Mariana Chinellato holds a degree in Communication (2002), post-graduation in University Teaching (2003) and a degree in Portuguese and English (2009), all by the Catholic University of Santos in Brazil. Part of her degree course in Portuguese and English was taken at the University of Coimbra (2007-2008). She has professional experience in the area of applied linguistics and foreign language teaching, Portuguese as a second language and pedagogical supervision. Academic professional experience in the areas of English and American Literature, Portuguese and Brazilian Literature, Theory of Literature, Poetry and Theater, and Academic Writing. She holds a Master in Architecture and Urbanism from the Institute of Architecture and Urbanism of USP-São Carlos, with the project “City and Literary Form: Urban representations in contemporary Brazilian literature”. Currently, she is a PhD student in the Doctoral Program in Materialities of Literature and her research is focused on Generative Literature and Automatic Text Generation Systems. Her ongoing PhD thesis is titled “Linguagem e Criatividade em Sistemas de Geração Automática de Narrativas” [“Language and Creativity in Systems for Automatic Generation of Narratives”].

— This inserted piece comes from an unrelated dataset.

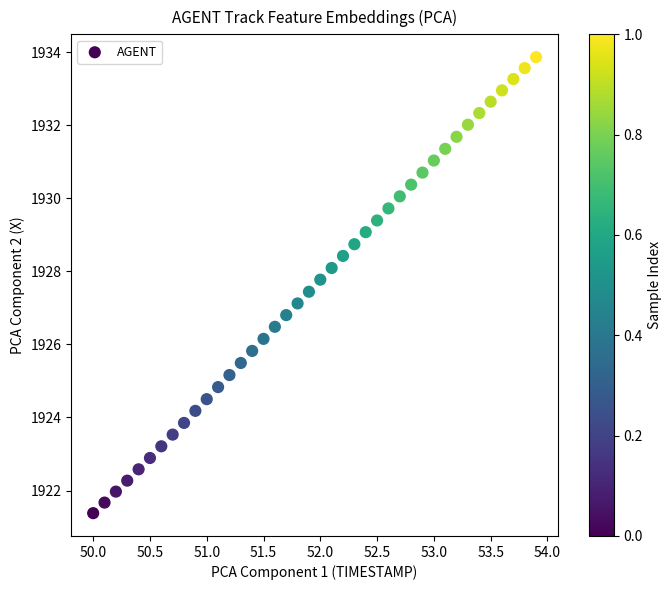

What is the range of Y values (max minus min)?

12.5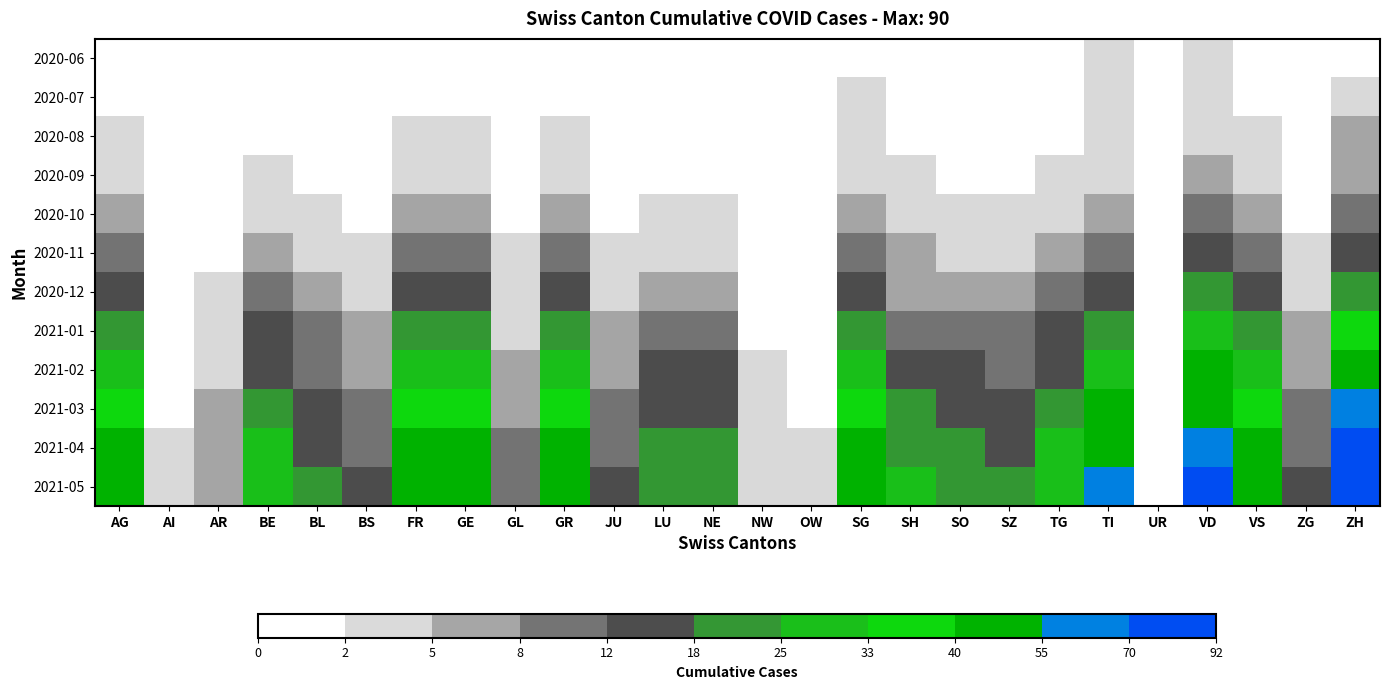

At which category is the sum across all series the highest?

ZH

Tiago Schwäbl was born in Coimbra (1985) and grew up in Terceira Island in The Azores. He completed 7th Grade in piano at the Conservatório de Música do Porto and graduated in flute at the ESMAE [Escola Superior de Música e Artes do Espetáculo], Porto. He worked in collaboration with the Departments of Percussion and Composition, and was involved in various improvisation concerts and “New Music”, such as the Festival Música Viva (2007, 2010), where works by Duarte Dinis Silva and Nuno Peixoto de Pinho were premiered. He completed a post-graduation in Poetry and Poetics at the University of Coimbra in 2009-2010 – and presented a performance of ‘Os Sons It(n)rantes’ in 2010. He continued his studies at the Freie Universität Berlin as an Erasmus Student and stayed in the city to participate in contemporary music and theatre-dance projects (Compagnie ZwischenWort) working in the areas of sound and movement. He is the author (with the collboration of Nuno Miguel Neves) of a radio show on sound poetry “Hipoglote: Entre a Voz e a Palavra” [Hypoglottis: Between Voice and Word], weekly broadcast by RUC (Coimbra University Radio) since July 2016. His ongoing PhD thesis is titled “shrrshrrsh: Questões de notação na poesia sonora” [“shrrshrrsh: Notation Issues in Sound Poetry”].